Ad Amalfi (Salerno) una statua gigantesca al centro di una fontana celebra un concittadino illustre, Flavio Gioia, inventore che intorno al 1300 avrebbe inventato o perfezionato la bussola (inventata dai cinesi e adottata in precedenza dai naviganti arabi, veneziani e dagli stessi amalfitani).
Tuttavia, nonostante la sua celebrità, di lui non si sa assolutamente nulla. Ci sono centinaia di testi che lo citano, quasi tutti scritti dopo il 1500, ma si dice che il navigatore sia nato intorno al 1250 e abbia introdotto la bussola nel 1300.
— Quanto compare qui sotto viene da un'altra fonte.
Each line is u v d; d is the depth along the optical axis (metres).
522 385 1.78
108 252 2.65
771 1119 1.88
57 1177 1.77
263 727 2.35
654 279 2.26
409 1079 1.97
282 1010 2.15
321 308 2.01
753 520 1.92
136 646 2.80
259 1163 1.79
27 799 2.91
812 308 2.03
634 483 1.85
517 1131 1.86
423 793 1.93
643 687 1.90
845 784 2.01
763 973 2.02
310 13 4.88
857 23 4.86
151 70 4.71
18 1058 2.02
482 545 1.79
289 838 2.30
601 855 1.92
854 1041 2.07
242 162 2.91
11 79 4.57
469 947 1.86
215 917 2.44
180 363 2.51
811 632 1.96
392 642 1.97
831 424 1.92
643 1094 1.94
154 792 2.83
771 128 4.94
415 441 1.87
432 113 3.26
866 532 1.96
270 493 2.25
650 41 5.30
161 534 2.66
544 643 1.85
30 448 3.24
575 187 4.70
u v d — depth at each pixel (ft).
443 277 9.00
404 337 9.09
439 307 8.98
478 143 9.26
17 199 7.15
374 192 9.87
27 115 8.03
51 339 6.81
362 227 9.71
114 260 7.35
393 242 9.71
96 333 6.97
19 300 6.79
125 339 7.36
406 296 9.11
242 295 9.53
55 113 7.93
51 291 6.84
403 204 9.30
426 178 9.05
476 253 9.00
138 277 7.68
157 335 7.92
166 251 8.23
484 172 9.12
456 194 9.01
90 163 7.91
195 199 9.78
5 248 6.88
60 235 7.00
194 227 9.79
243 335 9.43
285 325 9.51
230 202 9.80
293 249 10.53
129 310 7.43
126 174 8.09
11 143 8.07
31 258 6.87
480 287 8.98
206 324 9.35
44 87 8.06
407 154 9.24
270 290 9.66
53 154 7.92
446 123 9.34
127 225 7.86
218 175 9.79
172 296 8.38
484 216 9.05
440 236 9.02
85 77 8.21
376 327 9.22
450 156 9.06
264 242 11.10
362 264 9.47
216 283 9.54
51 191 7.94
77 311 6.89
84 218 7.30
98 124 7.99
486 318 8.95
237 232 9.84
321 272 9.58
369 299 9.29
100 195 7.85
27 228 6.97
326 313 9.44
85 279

Di certo il cognome Gioia è presente nella zona costiera, dalle parti di Positano, e ci sono notizie di una famiglia amalfitana con questo cognome che nel 1665 si trasferì a Rua Catalana, a Napoli. Errico Talamo, storico di Positano del XIX secolo, affermò con certezza che Gioia era un abitante della vicina città costiera trasferitosi ad Amalfi.
Sarà poi uno storico napoletano a indicare la città di origine di Flavio in Gioia del Colle, dando così anche un cognome allo scopritore. C’è un solo problema: Flavio Gioia non è mai esistito. Come ha dimostrato la storica Chiara Frugoni è un errore, dovuto alla formulazione ambigua della frase di Pio.
La frase, infatti, andava letta così: «Viene tramandato da Flavio [Biondo] che l’uso della bussola sia stato inventato ad Amalfi, in Campania». La bussola è in realtà un’invenzione cinese e, forse, nel Trecento Marco Polo, di ritorno dalla Cina, l’aveva portata con sé. Di sicuro, la statua di Flavio Gioia è molto bella e, proprio perché è dedicata a qualcuno che non è mai esistito, offre lo spunto per raccontare una storia ancora più bella.